On August 19, 2007, 23-year-old Isaac Weekly was in the lobby of a building at the Ida B. Wells public housing development in Chicago, Illinois, when Chicago Police Sgt. Ronald Watts and members of his unit rushed in looking for drugs. Most of the people scattered, but Weekly did not because he was not carrying or dealing drugs. Nonetheless, Weekly and a few other men were handcuffed and ordered to sit on the floor. Watts and the officers then went up the stairs and returned about 15 minutes later.
Weekly was taken to the police station at 51st Street and Wentworth Avenue, where he thought he was going to be charged with trespassing. But Watts came to him and dumped a canister onto the table in front of Weekly. “These are yours,” Watts declared.
Weekly later said, “I just shut up and didn’t say a word at that point. I knew others who had had run-ins with Watts and who complained and who ended up being retaliated against by Watts.”
Weekly was charged with four counts of manufacturing and delivery of cocaine and heroin. Watts claimed that he saw Weekly on the fourth floor of the building. As he approached, he said, Weekly attempted to throw the canister, which had a false bottom, into a garbage chute. Watts said he got the canister before Weekly could get rid of it. The canister contained 120 baggies of heroin and 21 baggies of crack cocaine.

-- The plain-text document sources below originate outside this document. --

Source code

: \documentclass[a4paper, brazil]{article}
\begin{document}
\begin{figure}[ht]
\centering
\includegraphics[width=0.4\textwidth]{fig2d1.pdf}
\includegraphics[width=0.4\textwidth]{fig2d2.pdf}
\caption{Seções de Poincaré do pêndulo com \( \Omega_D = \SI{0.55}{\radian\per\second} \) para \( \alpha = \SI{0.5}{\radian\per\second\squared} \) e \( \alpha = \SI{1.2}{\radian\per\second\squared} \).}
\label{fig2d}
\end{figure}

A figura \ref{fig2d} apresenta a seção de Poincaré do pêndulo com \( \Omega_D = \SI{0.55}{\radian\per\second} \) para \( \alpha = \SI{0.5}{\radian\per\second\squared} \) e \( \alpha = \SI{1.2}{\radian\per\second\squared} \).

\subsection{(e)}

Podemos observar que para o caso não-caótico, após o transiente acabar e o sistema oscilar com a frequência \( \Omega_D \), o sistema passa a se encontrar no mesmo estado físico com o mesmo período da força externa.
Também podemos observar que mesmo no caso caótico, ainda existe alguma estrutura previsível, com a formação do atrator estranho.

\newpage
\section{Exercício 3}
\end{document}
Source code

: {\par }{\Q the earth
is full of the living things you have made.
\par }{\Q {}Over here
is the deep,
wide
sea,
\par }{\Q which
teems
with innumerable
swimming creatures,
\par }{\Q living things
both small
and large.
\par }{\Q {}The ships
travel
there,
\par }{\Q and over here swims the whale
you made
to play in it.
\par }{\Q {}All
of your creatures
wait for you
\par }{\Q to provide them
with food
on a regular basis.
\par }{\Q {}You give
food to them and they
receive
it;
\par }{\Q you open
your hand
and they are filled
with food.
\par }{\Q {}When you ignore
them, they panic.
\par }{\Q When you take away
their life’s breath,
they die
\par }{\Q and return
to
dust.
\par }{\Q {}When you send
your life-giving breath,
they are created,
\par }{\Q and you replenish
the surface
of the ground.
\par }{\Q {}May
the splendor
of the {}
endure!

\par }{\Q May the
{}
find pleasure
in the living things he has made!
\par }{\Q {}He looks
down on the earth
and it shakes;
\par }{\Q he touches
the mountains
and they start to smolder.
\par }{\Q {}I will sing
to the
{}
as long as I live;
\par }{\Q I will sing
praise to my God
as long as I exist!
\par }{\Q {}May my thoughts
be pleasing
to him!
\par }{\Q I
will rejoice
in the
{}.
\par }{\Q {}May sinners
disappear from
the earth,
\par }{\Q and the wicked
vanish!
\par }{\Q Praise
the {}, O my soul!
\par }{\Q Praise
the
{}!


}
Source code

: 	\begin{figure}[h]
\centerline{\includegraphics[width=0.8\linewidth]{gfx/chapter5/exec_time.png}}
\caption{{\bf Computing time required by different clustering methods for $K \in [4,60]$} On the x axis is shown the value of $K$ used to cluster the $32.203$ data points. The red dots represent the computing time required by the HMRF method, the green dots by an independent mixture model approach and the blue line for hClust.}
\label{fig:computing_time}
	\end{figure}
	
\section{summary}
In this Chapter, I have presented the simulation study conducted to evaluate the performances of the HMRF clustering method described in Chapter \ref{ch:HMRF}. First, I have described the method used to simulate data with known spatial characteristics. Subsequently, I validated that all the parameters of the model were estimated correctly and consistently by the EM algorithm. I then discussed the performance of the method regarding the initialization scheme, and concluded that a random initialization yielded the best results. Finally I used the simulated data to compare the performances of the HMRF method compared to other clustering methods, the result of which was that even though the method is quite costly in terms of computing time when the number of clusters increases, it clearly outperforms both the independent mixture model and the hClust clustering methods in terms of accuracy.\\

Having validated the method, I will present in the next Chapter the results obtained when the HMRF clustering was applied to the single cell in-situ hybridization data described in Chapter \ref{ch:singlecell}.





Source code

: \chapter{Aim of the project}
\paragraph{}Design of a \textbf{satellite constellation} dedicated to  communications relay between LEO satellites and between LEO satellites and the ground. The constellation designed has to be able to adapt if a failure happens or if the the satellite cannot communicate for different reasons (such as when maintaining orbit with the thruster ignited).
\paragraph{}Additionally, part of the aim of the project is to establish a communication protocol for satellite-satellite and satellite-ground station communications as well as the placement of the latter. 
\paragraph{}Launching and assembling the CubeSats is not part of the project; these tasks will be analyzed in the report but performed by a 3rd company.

On November 1, 2007, Weekly pled guilty in Cook County Circuit Court to one count of manufacturing and delivering cocaine. He was sentenced to probation for two years.
In 2012, Watts and fellow officer Kallatt Mohammed were caught on tape stealing money from a man they believed was a drug courier, but who was in fact working as a confidential FBI informant. In 2013, Watts and Mohammed pled guilty in U.S. District Court to taking money from the informant. Mohammed was sentenced to 18 months in prison, and Watts was sentenced to 22 months in prison.
Federal prosecutors said Watts “used his badge and his position as a sergeant with the Chicago Police Department to shield his own criminal activity from law enforcement scrutiny. He recruited another CPD officer into his crimes, stealing drug money and extorting protection payments from the drug dealers who terrorized the community that he [Watts] had sworn to protect.”
In 2006, Ben Baker
was convicted twice—once alone and a second time with his wife, Clarissa Glenn, on charges of narcotics possession based on false testimony from Watts. In 2015, Joshua Tepfer, an attorney at the Exoneration Project at the University of Chicago Law School, filed a petition to vacate Baker’s first conviction, citing the corruption of Watts and his unit. The Cook County State’s Attorney’s Office’s Conviction Integrity Unit agreed in January 2016 that Baker’s first conviction should be vacated, and the petition was granted. Later in 2016, a petition filed on behalf of Baker and Glenn also was granted. In December 2016, Tepfer and attorney Joel Flaxman filed a motion for a new trial on behalf of Lionel White Sr., another defendant who claimed he had been falsely convicted based on the corruption of Watts and his team. “The full known scope of the corrupt, more-than-decade-long criminal enterprise of Sergeant Watts…shows that Sergeant Watts led a tactical team of Chicago police officers that engaged in systematic extortion, bribery, and other related crimes…from as far back as the late 1990s through 2012,” the motion saiid. The Cook County State’s Attorney’s Office’s Conviction Integrity Unit agreed that White’s conviction should be vacated and dismissed the charge.
On November 2, 2018, the Cook County State's Attorney's Conviction Integrity Unit dismissed Weekly’s conviction. Weekly subsequently was granted a certificate of innocence and was granted $20,000 compensation from the state of Illinois.
By 2018, more than 50 convictions tainted by Watts and members of his unit had been dismissed.
Weekly filed a federal civil rights lawsuit against the city of Chicago in February 2019.